#### Job
Can you reproduce word for word the stretch of material from its first line through the line containing "választják ezt a szép szakmát, a fiatalabb"?

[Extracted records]
Segment Open
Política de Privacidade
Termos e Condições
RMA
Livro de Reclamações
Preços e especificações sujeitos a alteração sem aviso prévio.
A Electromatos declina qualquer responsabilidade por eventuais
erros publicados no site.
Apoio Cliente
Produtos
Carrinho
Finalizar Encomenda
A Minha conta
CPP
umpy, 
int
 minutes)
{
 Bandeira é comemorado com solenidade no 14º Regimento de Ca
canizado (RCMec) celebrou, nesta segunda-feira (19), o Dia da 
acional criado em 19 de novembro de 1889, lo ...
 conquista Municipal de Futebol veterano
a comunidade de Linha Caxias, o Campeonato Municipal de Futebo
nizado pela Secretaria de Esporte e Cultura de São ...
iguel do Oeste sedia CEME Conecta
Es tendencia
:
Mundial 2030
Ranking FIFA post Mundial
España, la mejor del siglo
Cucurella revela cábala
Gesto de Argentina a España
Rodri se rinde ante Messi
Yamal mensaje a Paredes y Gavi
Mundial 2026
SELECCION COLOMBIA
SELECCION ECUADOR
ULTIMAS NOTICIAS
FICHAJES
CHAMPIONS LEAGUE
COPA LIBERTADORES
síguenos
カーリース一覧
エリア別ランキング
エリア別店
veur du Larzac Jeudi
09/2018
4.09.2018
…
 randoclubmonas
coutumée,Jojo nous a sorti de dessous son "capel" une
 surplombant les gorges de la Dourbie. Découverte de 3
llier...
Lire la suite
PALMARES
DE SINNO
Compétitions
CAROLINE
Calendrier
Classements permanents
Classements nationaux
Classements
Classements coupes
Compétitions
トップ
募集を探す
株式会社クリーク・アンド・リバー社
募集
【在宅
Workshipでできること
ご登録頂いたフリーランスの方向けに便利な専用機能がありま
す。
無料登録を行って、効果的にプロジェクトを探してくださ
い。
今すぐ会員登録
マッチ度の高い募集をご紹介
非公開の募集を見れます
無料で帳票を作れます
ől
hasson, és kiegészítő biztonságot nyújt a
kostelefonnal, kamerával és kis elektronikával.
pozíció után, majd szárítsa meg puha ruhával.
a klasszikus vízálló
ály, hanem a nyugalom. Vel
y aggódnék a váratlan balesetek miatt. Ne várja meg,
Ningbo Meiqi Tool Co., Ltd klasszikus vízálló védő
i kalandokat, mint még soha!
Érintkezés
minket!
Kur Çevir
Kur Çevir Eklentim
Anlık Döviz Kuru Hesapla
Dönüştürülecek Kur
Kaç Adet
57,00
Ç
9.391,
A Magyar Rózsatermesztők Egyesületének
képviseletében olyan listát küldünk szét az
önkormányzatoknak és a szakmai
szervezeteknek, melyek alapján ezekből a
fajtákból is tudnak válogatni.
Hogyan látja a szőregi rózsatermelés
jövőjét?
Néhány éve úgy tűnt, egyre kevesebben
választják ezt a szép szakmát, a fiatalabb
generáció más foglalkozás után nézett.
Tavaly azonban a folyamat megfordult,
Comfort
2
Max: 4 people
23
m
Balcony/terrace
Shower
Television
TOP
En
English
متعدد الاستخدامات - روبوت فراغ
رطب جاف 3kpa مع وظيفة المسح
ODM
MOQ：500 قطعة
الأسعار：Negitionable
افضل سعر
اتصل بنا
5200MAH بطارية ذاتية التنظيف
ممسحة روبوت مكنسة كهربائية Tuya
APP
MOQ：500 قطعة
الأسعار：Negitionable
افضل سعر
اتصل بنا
Segment Closed
#### Your response
Política de Privacidade
Termos e Condições
RMA
Livro de Reclamações
Preços e especificações sujeitos a alteração sem aviso prévio.
A Electromatos declina qualquer responsabilidade por eventuais
erros publicados no site.
Apoio Cliente
Produtos
Carrinho
Finalizar Encomenda
A Minha conta
CPP
umpy, 
int
 minutes)
{
 Bandeira é comemorado com solenidade no 14º Regimento de Ca
canizado (RCMec) celebrou, nesta segunda-feira (19), o Dia da 
acional criado em 19 de novembro de 1889, lo ...
 conquista Municipal de Futebol veterano
a comunidade de Linha Caxias, o Campeonato Municipal de Futebo
nizado pela Secretaria de Esporte e Cultura de São ...
iguel do Oeste sedia CEME Conecta
Es tendencia
:
Mundial 2030
Ranking FIFA post Mundial
España, la mejor del siglo
Cucurella revela cábala
Gesto de Argentina a España
Rodri se rinde ante Messi
Yamal mensaje a Paredes y Gavi
Mundial 2026
SELECCION COLOMBIA
SELECCION ECUADOR
ULTIMAS NOTICIAS
FICHAJES
CHAMPIONS LEAGUE
COPA LIBERTADORES
síguenos
カーリース一覧
エリア別ランキング
エリア別店
veur du Larzac Jeudi
09/2018
4.09.2018
…
 randoclubmonas
coutumée,Jojo nous a sorti de dessous son "capel" une
 surplombant les gorges de la Dourbie. Découverte de 3
llier...
Lire la suite
PALMARES
DE SINNO
Compétitions
CAROLINE
Calendrier
Classements permanents
Classements nationaux
Classements
Classements coupes
Compétitions
トップ
募集を探す
株式会社クリーク・アンド・リバー社
募集
【在宅
Workshipでできること
ご登録頂いたフリーランスの方向けに便利な専用機能がありま
す。
無料登録を行って、効果的にプロジェクトを探してくださ
い。
今すぐ会員登録
マッチ度の高い募集をご紹介
非公開の募集を見れます
無料で帳票を作れます
ől
hasson, és kiegészítő biztonságot nyújt a
kostelefonnal, kamerával és kis elektronikával.
pozíció után, majd szárítsa meg puha ruhával.
a klasszikus vízálló
ály, hanem a nyugalom. Vel
y aggódnék a váratlan balesetek miatt. Ne várja meg,
Ningbo Meiqi Tool Co., Ltd klasszikus vízálló védő
i kalandokat, mint még soha!
Érintkezés
minket!
Kur Çevir
Kur Çevir Eklentim
Anlık Döviz Kuru Hesapla
Dönüştürülecek Kur
Kaç Adet
57,00
Ç
9.391,
A Magyar Rózsatermesztők Egyesületének
képviseletében olyan listát küldünk szét az
önkormányzatoknak és a szakmai
szervezeteknek, melyek alapján ezekből a
fajtákból is tudnak válogatni.
Hogyan látja a szőregi rózsatermelés
jövőjét?
Néhány éve úgy tűnt, egyre kevesebben
választják ezt a szép szakmát, a fiatalabb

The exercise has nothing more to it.